ТЕКСТ ДЛЯ ЧТЕНИЯ:
После развертывания в Сибири в 1920 г. кампании по выполнению продразверстки активизировались противники советской власти, опиравшиеся на недовольство крестьянства. Летом 1920 г. крупные антисоветские вооруженные мятежи произошли в Алтайской, Семипалатинской, Томской и других губерниях. Самым значительным стало восстание в Славгородском уезде Омской губернии, охватившее затем значительную часть Алтайской, Семипалатинской и Павлодарской губерний. Руководители мятежа — Плотников, Шишкин и другие — широко использовали недовольство крестьян продразверсткой, проводили массовые мобилизации на основе эсеровских лозунгов, доведя численность так называемой «Народной повстанческой армии» до 10 тыс. чел. В руководстве восстанием объединились эсеры, белогвардейцы, колчаковские офицеры, «кулаки». Мятеж удалось подавить только совместными усилиями войсковых соединений, подразделений ВЧК, отрядов милиции, частей особого назначения (ЧОН), организованных в Сибири в 1920 г. в помощь органам ЧК и милиции из коммунистов и комсомольцев региона. В боях погибло до полутора тысяч повстанцев [11, № 3–4, С. 86–87].

5–6 июля 1920 г. вспыхнул Колыванский мятеж. Только в первые дни мятежа было замучено и убито 150 коммунистов. На подавление восстания власти направили крупные воинские силы, в том числе сводный отряд милиции и красноармейцев (около 150 чел.) из Новониколаевска, конный отряд милиции из Каргатского уезда. Расправлялись с мятежниками жестоко. Все захваченные с оружием в руках расстреливались на месте. Кроме того, по постановлению органов ВЧК было расстреляно более 150 предпринимателей, торговцев, белогвардейцев, эсеров. Более тысячи участников мятежа были осуждены революционным трибуналом. После разгрома основных сил мятежников отдельные группы по пять–десять человек, организовавшись как банды, еще долго действовали на территории губернии [8, 1920, 14,16 июля].

Летом 1920 г. происходили восстания и в других районах Сибири. Одним из крупных стало антисоветское восстание в Бухтарминском районе на Алтае. Офицер Козлов и его однофамилец — атаман Козлов, а также волостной старшина Мамонтов сумели привлечь в ряды восставших более 1,5 тыс. чел. [12, С. 229–234]. Повстанцы в первую очередь убивали коммунистов, советских и продовольственных работников, сельских активистов, заставляли население прекращать сдачу продуктов по продразверстке, не выполнять другие государственные повинности, насильно мобилизовывали в свои ряды крестьян. Ответные меры со стороны сторонников советской власти были не менее жестокими. Так, во время подавления крестьянского восстания в Славгородском уезде конный отряд под командованием начальника уездной милиции численностью 97 чел. уничтожил более 200 повстанцев [5, С. 65–67].

ИСХОДНЫЕ ДАННЫЕ:
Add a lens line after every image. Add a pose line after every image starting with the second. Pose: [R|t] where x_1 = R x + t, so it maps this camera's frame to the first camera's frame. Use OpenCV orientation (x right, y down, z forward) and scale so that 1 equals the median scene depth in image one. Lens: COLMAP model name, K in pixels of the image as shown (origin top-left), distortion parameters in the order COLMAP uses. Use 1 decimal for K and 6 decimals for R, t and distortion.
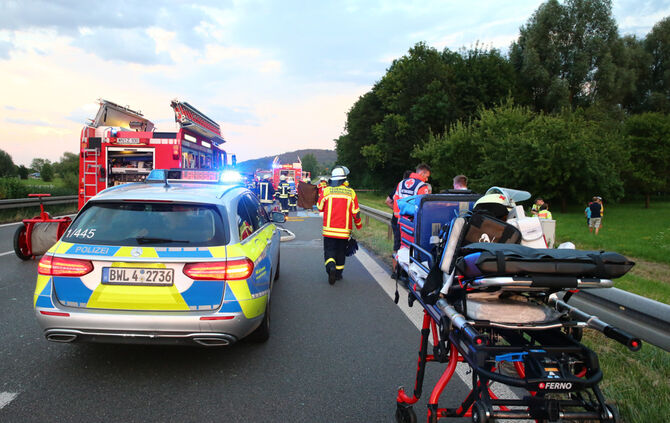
lens RADIAL K [[451.2, 0, 332.1], [0, 451.2, 225.9], [0, 0, 1]] dist [-0.107842, 0.084142]
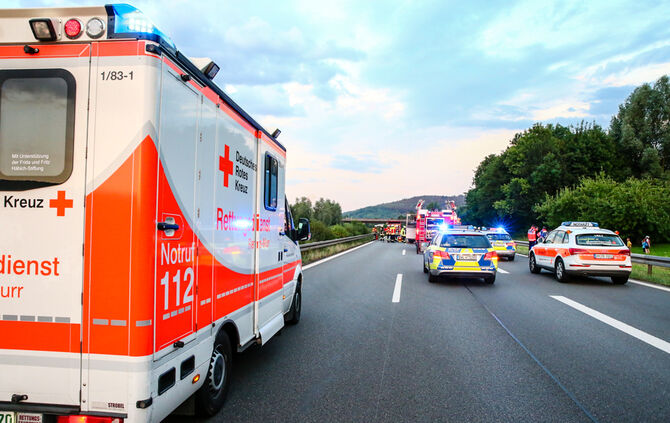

ЗАДАНИЕ A:
Ответьте на вопросы по тексту о сибирских восстаниях 1920 года, каждый ответ дайте с новой строки:
(i) До какой численности руководители Славгородского восстания довели «Народную повстанческую армию»?
(ii) Когда вспыхнул Колыванский мятеж?
(iii) Сколько человек удалось привлечь в ряды восставших в Бухтарминском районе?
ЗАДАНИЕ B: Напишите продолжение текста о сибирских восстаниях 1920 года, начиная сразу после его последнего предложения.

ОТВЕТ A:
(i) До 10 тыс. человек.
(ii) 5–6 июля 1920 г.
(iii) Более 1,5 тыс. человек.

ОТВЕТ B:
После подавления мятежей наиболее непримиримые противники советской власти уходили в леса и горные районы. Таким образом, во многих районах Сибири во второй половине 1920 г. действовали сравнительно небольшие банды в 10–15 чел., по разным оценкам их общая численность могла достигать 300 чел. [2, С. 74–79].

В начале 1920-х гг. основой руководства и наиболее активного слоя вооруженного сопротивления являлись белые офицеры. Так, в отряде полковника Олиферова, действовавшем в Томской губернии, активное ядро составляли около 600 колчаковских офицеров и казаков. В той же губернии отряд подпрапорщика и бывшего карателя Базаркина, орудовавший в районе Прокопьевска — Киселева, состоял почти исключительно из унтер-офицеров. По сообщению Полномочного представителя ВЧК по Сибири И. П. Павлуновского все 20 главарей крупных банд, захваченных и убитых в 1921 г. на территории Сибири, оказались белогвардейскими офицерами, среди них были полковники, штабс-капитаны, поручики [13, С. 79].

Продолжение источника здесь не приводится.